Friday, February 13, 2009

Oreo Cheesecake Ice Cream

I have had fun the past 2 weeks making some treats out of this book (The Ultimate Ice Cream Book) that I received from my friend Amanda for Christmas during my anniversary board's elfster exchange. (She also got me some barefoot Contessa fudge sauce that I look forward to trying soon, I wanted to taste it when it got here and Dan thought that was a bad idea to eat it from the jar.) Anyway, this ice cream is delicious and very easy to make.

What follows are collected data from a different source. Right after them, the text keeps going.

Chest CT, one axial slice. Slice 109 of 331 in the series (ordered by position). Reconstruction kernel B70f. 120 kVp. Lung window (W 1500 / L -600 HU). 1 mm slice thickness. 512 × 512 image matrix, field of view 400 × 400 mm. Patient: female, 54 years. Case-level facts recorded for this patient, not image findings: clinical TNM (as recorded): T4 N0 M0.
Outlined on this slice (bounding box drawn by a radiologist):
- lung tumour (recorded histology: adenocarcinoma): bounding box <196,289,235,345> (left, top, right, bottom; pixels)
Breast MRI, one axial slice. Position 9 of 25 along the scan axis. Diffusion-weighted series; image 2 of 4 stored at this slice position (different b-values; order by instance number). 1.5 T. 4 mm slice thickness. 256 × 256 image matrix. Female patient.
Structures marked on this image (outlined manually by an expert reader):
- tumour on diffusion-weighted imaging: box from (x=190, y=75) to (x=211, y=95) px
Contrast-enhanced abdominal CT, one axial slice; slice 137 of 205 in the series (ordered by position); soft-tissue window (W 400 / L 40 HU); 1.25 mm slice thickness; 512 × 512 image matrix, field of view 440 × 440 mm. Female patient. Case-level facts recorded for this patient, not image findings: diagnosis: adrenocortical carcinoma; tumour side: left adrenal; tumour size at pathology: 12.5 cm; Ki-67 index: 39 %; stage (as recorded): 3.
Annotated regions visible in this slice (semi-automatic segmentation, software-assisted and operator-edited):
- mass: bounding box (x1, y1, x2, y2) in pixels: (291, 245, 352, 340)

Ice cream chilling tip: I put my ice cream batter in a metal bowl and place that bowl into an ice bath into the refrigerator. This speeds up the cooling process so that you can churn your ice cream sooner.

Oreo Cheesecake Ice Cream
Source: The Ultimate Ice Cream Book by: Bruce Weinstein

1 c sugar
4 oz cream cheese, at room temperature
1 large egg
1/2 tsp vanilla
3/4 c milk
1 1/2 c heavy cream
7 oreos, chopped


Beat the sugar and cream cheese together until smooth and creamy. Beat in the egg and vanilla. Set aside.

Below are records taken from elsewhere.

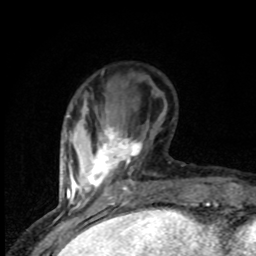
Breast MRI (dynamic contrast-enhanced), one axial slice; slice 24 of 80 in the series (ordered by position); cropped to one breast; dynamic contrast-enhanced series, time point 2 of 8 at this slice position (early post-contrast); 1.5 T; TE 4.2 ms, TR 7 ms; 256 × 256 image matrix. Female patient.
Outlined on this slice (semi-automatic segmentation, software-assisted and operator-edited):
- enhancing-tissue mask used for the functional tumour volume (all voxels passing the contrast-enhancement thresholds inside the analysis volume; usually the tumour): box from (x=86, y=125) to (x=142, y=192) px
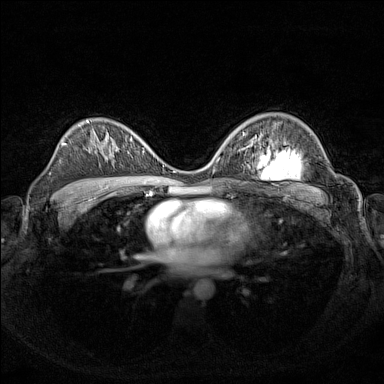
Breast MRI (dynamic contrast-enhanced), one axial slice. Dynamic contrast-enhanced series, time point 2 of 7 at this slice position (early post-contrast). 1.5 T. TE 1.8 ms, TR 5 ms. 384 × 384 image matrix. Female patient.
Outlined on this slice (semi-automatic segmentation, software-assisted and operator-edited):
- enhancing-tissue mask used for the functional tumour volume (all voxels passing the contrast-enhancement thresholds inside the analysis volume; usually the tumour): bounding box (x1, y1, x2, y2) in pixels: (106, 135, 154, 164)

Bring the milk to a boil in a heavy medium saucepan. Slowly beat the hot milk into the cheese mixture. Pour the entire mixture back into the pan and place over low heat. Stir constantly with a whisk or wooden spoon until the custard thickens slightly. Be careful not let the mixture boil or the egg will scramble. Remove from the heat and pour the hot custard through a strainer into a large clean bowl. Allow the custard to cool slightly, then stir in the heavy cream. Cover and refrigerate until cold or overnight.

Stir the chilled custard, than freeze in 1 or 2 batches in your ice cream machine according to the instructions. Stir the crushed oreos in by hand after removing the ice cream from the machine. Ice cream should be soft served and ready to eat now, or freeze for at least 2 hours for a firmer ice cream.